Tamil Nadu and Kerala have approached the Supreme Court against Governors wielding their power to hinder the execution of decisions made by elected state governments. The two states are raising concerns about the prolonged withholding of approval for bills passed by the legislature. The states contended that powers mentioned under the Constitution of India, 1950 is not adhered to by their respective Governors.

Who is the Governor?

  • The Governor's position is established under Article 153 of the Constitution.
  • The Governor is appointed by the President of India and is the chief executive of the State.
  • In India, the Governor plays an important role in the legislative process at the state level.
  • The Governor is the Constitutional head of the state and has powers and responsibilities related to the enactment of state bills.
  • The key powers of the Governor over state bills are outlined in the Constitution of India under Article 200.

What is Article 200 of Constitution of India, 1950?

  • When a Bill has been passed by the Legislative Assembly of a State or, in the case of a State having a Legislative Council, has been passed by both Houses of the Legislature of the State, it shall be presented to the Governor.
  • And the Governor shall declare either that he assents to the Bill or that he withholds assent therefrom or that he reserves the Bill for the consideration of the President.
  • Governor may, as soon as possible after the presentation to him of the Bill for assent, return the Bill if it is not a Money Bill together with a message requesting that the House or Houses will reconsider the Bill or any specified provisions thereof and, in particular, will consider the desirability of introducing any such amendments as he may recommend in his message.
  • And, when a Bill is returned, the House or Houses shall reconsider it accordingly, and if the Bill is passed again by the House or Houses with or without amendment and presented to the Governor for assent, the Governor shall not withhold assent therefrom.
  • If the Governor has not given assent to the bill, he shall reserve it for the consideration of the President.
    • If a bill, after being presented to the Governor for assent, is reserved for the consideration of the President of India, the Governor must act according to the instructions received from the President.

What are the Other Powers of the Governor?

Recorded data
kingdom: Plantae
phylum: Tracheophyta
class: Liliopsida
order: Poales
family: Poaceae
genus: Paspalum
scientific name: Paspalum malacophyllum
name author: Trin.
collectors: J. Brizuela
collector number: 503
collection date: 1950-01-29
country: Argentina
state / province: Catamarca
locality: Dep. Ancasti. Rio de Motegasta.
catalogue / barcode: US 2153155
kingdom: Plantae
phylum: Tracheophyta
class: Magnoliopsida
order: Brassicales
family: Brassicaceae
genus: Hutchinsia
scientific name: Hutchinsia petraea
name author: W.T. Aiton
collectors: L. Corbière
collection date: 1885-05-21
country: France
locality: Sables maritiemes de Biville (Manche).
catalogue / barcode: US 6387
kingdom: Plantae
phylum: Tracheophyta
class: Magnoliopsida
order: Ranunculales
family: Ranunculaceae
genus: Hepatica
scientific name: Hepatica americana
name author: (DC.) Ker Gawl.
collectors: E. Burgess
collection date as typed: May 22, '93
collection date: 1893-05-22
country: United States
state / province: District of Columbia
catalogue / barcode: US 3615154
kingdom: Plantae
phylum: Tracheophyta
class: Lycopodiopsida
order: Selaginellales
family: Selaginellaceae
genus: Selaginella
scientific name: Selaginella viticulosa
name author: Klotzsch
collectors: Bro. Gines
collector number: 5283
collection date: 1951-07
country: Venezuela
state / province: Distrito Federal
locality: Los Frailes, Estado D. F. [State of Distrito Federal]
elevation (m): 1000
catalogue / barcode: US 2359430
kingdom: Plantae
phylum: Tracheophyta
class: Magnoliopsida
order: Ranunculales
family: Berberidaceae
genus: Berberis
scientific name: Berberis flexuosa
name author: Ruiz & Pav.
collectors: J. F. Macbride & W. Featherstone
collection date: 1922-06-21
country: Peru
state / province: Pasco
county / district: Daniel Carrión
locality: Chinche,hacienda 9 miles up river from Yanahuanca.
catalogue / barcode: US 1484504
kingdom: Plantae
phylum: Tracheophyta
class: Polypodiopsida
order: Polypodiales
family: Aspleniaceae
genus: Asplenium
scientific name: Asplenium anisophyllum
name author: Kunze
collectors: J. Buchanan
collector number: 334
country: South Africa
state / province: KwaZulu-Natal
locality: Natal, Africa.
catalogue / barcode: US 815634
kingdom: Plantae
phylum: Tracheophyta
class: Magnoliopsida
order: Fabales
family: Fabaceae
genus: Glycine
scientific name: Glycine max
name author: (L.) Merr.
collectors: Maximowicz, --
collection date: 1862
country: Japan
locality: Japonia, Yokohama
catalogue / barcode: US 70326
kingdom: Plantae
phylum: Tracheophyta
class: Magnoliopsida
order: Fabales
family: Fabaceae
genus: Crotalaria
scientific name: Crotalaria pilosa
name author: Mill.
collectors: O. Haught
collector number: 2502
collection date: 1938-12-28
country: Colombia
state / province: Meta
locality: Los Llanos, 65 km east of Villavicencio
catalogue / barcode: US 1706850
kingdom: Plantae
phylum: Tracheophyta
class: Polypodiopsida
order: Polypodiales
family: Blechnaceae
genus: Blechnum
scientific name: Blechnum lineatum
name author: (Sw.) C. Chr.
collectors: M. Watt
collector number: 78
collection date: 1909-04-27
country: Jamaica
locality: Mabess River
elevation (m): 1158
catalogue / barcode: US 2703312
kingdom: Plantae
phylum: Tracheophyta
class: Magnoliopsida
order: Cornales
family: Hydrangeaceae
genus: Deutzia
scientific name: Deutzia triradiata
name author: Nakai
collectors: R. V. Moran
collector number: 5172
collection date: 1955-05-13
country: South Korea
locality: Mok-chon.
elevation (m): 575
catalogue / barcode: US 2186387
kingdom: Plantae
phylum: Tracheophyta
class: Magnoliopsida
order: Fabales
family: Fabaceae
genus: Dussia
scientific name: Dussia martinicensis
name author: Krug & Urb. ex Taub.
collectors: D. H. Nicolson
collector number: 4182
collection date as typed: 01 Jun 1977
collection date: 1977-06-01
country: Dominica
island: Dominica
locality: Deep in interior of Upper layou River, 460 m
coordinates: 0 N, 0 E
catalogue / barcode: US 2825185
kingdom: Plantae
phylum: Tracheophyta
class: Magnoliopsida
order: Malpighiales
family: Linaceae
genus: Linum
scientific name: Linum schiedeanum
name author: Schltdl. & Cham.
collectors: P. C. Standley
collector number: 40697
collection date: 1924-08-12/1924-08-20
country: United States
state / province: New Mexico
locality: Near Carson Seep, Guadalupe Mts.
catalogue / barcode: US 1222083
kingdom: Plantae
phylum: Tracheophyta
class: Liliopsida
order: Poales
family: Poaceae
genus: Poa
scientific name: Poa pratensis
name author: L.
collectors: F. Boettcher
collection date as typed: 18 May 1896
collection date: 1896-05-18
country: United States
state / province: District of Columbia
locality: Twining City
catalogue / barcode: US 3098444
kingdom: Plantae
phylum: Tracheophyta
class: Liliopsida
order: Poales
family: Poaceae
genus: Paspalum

Exercise task 1: In the passage on state Governors, which article of the Constitution establishes the Governor's position?
Exercise task 2: Retype the passage on state Governors from "Who is the Governor?" down to "to the Governor.".
Exercise task 3:
Does each statement below agree with the passage on state Governors? Answer yes or no for each, quoting the words that decide it.
(a) The President of India appoints the Governor.
(b) A Money Bill may be returned by the Governor to the House for reconsideration.
(c) If a returned bill is passed again and presented for assent, the Governor may still withhold assent.

Finished answer 1: Article 153.

Finished answer 2:
Who is the Governor?

  • The Governor's position is established under Article 153 of the Constitution.
  • The Governor is appointed by the President of India and is the chief executive of the State.
  • In India, the Governor plays an important role in the legislative process at the state level.
  • The Governor is the Constitutional head of the state and has powers and responsibilities related to the enactment of state bills.
  • The key powers of the Governor over state bills are outlined in the Constitution of India under Article 200.

What is Article 200 of Constitution of India, 1950?

  • When a Bill has been passed by the Legislative Assembly of a State or, in the case of a State having a Legislative Council, has been passed by both Houses of the Legislature of the State, it shall be presented to the Governor.

Finished answer 3:
(a) Yes: "The Governor is appointed by the President of India."
(b) No: "return the Bill if it is not a Money Bill."
(c) No: "the Governor shall not withhold assent therefrom."